A teensy and hesitantly offered correction for one of Nigel’s statements: “– If an application runs two or more scripts without quitting (eg. scripts in different Script Editor windows), the scripts all share the same delimiters.” This is true in the Script Editor, of course, but not in Script Debugger 4 where each running script is in its own instance of AppleScript, i.e. its own thread, so the TIDs can be independent unless one is loaded into the other. If, as Nigel points out in his discussion of Unicode, the script might be run by the Script Editor by another party, then great care must be taken to preserve them, set them, set them back.

Great care should always be taken when using AppleScript’s text item delimiters! Especially when you can’t depend on a certain enviroment (e.g. you don’t know how people will use code that is posted here).

Hi, Adam.

Thanks for the information about Script Debugger. I mentioned Script Editor because what I wrote is easily tested there. But it’s also true for Script Menu and for at least three other applications (PowerMail, TextWrangler, and DVD Player) that have their own “Scripts” menus and are amenable to having their delimiters tested.

Don’t worry, even though I’ve haven’t toyed with text item delimiters in my own scripts yet, all the books I’ve read beat that into your head–if you change them, change them back the instant you’re done. :wink:

I forgot the one other case this routine needs to detect:

For a while, we used a “special” extension type that gave us things like .eps_lr and .tif_hr and so on. The above examples cover that nicely. But it didn’t quite work right with “false” extensions our asset manager uses.

Since our asset manager software doesn’t “recognize” an extension like .eps_lr it assumes it needs a “real” one and tacks one on, often guessing wrong. So we get things like .eps_lr.tif when we download them. So the script needs to discern that .eps_lr is the “real” extension, ignore the false ending, and return the base file name (without extension) so that another handler can fix the file name.

So I modified the above script a little. I also un-one-lined the “tell file_name” line since it was hard to stare at for me and I wanted to add to what it does. Apologies in advance to the one-line fans. :wink:

EDIT: forgot to mention…“CADS” is our previous asset manager that we used the “special long extensions” in…it didn’t freak-out about them. I’ve taken to calling those _lr/_hr extensions “CADS-style” extensions for brevity.
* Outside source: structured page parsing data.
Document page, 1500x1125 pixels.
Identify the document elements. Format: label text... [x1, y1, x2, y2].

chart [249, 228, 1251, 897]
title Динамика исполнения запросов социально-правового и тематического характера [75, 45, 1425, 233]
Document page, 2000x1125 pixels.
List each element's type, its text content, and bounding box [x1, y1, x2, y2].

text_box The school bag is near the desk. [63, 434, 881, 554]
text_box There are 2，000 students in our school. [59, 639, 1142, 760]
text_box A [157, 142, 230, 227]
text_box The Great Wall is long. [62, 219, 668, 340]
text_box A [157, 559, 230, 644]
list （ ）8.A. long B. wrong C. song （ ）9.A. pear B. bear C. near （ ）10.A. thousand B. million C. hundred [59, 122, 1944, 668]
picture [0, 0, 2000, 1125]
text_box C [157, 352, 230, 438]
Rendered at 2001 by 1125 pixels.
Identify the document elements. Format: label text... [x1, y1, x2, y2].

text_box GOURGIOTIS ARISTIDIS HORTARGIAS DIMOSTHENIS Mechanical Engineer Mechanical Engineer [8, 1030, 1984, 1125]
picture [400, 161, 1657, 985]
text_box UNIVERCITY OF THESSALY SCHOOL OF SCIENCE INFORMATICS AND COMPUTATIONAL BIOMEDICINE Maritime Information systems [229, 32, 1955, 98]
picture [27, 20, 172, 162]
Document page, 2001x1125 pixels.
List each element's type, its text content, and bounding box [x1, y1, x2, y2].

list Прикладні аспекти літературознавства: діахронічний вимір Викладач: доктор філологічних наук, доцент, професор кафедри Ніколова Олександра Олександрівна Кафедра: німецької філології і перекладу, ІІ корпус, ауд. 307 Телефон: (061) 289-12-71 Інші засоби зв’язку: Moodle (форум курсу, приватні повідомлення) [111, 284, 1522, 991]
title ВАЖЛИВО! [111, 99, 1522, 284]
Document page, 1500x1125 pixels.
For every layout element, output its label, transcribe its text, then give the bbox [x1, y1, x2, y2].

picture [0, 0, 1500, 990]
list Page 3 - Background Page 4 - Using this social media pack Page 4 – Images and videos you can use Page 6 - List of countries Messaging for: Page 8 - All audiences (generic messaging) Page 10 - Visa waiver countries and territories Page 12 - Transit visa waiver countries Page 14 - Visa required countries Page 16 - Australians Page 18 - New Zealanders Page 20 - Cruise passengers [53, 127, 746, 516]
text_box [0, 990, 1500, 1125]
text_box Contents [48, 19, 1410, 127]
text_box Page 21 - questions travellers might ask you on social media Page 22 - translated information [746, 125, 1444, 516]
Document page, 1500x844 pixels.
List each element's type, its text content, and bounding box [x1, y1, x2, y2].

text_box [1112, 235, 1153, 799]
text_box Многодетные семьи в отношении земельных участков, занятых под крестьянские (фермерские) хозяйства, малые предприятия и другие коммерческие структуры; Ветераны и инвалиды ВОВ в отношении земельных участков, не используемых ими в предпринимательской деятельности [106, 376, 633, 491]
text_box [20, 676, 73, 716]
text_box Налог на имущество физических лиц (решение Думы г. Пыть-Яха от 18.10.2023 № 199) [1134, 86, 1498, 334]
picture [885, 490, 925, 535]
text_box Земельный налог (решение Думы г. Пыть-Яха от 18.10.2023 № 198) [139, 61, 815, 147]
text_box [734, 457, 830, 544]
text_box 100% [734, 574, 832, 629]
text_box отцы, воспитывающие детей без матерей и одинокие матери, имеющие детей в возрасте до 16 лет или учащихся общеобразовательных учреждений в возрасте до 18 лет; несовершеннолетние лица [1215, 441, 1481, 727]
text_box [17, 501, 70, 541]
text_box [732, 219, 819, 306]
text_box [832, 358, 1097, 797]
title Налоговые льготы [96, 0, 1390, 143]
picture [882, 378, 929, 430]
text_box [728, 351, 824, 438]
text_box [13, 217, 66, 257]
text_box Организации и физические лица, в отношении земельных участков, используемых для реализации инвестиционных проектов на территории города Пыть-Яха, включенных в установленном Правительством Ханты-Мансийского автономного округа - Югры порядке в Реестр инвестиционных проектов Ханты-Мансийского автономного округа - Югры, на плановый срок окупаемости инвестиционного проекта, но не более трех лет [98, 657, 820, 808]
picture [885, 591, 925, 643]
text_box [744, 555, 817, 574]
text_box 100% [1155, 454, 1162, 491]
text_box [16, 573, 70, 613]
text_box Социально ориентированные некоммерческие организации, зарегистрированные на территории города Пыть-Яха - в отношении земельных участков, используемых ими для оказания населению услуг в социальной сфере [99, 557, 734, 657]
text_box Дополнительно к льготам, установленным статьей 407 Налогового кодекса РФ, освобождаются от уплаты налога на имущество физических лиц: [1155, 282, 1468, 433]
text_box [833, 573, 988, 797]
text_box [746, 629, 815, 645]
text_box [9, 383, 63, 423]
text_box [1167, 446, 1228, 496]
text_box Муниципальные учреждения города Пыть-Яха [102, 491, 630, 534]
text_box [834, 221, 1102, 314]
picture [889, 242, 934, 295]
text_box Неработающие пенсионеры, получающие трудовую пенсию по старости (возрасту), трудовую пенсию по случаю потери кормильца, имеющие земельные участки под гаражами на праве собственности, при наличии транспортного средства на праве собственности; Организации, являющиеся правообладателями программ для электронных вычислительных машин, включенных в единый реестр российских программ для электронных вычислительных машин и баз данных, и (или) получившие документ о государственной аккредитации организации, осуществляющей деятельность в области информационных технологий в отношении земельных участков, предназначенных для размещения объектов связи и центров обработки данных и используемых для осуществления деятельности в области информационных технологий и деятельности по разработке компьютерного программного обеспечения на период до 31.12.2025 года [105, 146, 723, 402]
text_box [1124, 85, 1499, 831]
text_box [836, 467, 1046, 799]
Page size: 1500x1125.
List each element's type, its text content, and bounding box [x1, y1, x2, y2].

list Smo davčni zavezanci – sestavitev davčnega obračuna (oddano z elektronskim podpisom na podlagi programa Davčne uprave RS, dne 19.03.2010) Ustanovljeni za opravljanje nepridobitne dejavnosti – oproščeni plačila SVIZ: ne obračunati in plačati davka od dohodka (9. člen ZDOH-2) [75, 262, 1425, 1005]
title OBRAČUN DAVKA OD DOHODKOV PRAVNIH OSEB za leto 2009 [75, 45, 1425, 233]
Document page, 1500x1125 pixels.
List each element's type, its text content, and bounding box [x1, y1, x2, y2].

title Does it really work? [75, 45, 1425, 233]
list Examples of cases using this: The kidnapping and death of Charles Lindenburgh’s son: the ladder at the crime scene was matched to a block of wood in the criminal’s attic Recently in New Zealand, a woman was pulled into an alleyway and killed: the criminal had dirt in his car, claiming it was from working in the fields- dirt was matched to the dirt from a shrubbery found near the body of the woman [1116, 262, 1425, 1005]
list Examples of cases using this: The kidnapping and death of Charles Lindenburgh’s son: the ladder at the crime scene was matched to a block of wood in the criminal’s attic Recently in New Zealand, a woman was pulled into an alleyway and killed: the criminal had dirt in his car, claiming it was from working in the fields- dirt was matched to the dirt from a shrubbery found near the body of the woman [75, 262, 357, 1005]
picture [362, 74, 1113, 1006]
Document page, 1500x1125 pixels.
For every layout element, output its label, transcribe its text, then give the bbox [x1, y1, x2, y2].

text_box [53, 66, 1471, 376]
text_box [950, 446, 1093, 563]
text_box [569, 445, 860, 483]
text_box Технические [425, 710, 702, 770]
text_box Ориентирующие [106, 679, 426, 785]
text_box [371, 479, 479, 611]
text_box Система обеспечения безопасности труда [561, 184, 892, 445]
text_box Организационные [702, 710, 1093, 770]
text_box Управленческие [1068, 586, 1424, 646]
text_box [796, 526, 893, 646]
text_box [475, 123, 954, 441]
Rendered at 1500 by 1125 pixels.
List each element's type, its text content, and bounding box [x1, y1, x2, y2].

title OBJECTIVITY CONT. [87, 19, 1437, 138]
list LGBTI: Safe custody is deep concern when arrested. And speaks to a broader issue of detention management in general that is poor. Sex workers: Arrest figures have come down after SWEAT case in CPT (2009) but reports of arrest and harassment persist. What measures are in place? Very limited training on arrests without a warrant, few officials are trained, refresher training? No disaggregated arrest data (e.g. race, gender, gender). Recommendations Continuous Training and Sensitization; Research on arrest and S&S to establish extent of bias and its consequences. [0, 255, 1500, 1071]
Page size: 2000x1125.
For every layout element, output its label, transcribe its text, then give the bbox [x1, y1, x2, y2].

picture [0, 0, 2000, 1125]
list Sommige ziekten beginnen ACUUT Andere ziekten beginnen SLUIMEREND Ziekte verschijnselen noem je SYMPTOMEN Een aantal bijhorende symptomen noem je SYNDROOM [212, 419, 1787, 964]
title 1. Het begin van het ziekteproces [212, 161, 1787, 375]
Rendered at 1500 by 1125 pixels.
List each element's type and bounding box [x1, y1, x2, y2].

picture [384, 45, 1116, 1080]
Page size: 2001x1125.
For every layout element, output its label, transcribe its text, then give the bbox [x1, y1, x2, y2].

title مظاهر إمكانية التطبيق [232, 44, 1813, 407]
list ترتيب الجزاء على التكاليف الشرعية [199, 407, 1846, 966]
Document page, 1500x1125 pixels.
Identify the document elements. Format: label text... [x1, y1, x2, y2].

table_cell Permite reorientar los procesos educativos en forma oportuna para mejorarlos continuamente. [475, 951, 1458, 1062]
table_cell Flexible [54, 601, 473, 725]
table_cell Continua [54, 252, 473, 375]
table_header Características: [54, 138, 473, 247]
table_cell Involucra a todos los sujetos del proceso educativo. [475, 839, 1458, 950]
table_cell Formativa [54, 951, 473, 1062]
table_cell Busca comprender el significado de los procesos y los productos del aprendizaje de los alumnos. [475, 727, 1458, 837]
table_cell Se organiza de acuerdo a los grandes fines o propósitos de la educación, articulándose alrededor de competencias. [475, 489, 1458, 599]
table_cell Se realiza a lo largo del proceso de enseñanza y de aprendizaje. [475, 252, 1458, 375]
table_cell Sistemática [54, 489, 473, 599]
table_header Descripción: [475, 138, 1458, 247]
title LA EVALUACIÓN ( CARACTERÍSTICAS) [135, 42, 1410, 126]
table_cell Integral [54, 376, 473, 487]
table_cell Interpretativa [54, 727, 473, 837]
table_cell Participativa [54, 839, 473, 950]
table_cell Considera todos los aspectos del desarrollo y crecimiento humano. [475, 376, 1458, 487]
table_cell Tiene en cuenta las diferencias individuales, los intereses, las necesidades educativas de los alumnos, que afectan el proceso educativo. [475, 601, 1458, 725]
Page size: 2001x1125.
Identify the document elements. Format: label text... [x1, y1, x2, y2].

MediaBin is the new asset manager.

on extensionFinder(file_path)
	--default finder info
	tell (info for file_path without size) to set {file_name, file_extension} to {name, name extension}
	
	if file_extension is not missing value then
		--the finder recognizes the _lr/_hr style extensions just fine,
		--use that to get the name without the extension the Finder sees
		set file_name to text 1 thru -((count file_extension) + 2) of file_name
		
		--check the file name to see if it still contains a CADS extension and
		--the one the Finder saw was the false one added by MediaBin
		tell file_name
			if length > 6 and character -7 is "." then
				if it ends with "_lr" or it ends with "_hr" then
					set file_extension to text -6 thru -1
					set file_name to text 1 thru -8
				end if
			end if
		end tell
	else
		set file_extension to "none"
	end if
	
	return {"." & file_extension, file_name}
	
end extensionFinder

Nothing the matter with that, Kevin. I can’t think of a better algorithm although, as you mention, some of the lines could be “squished” into one.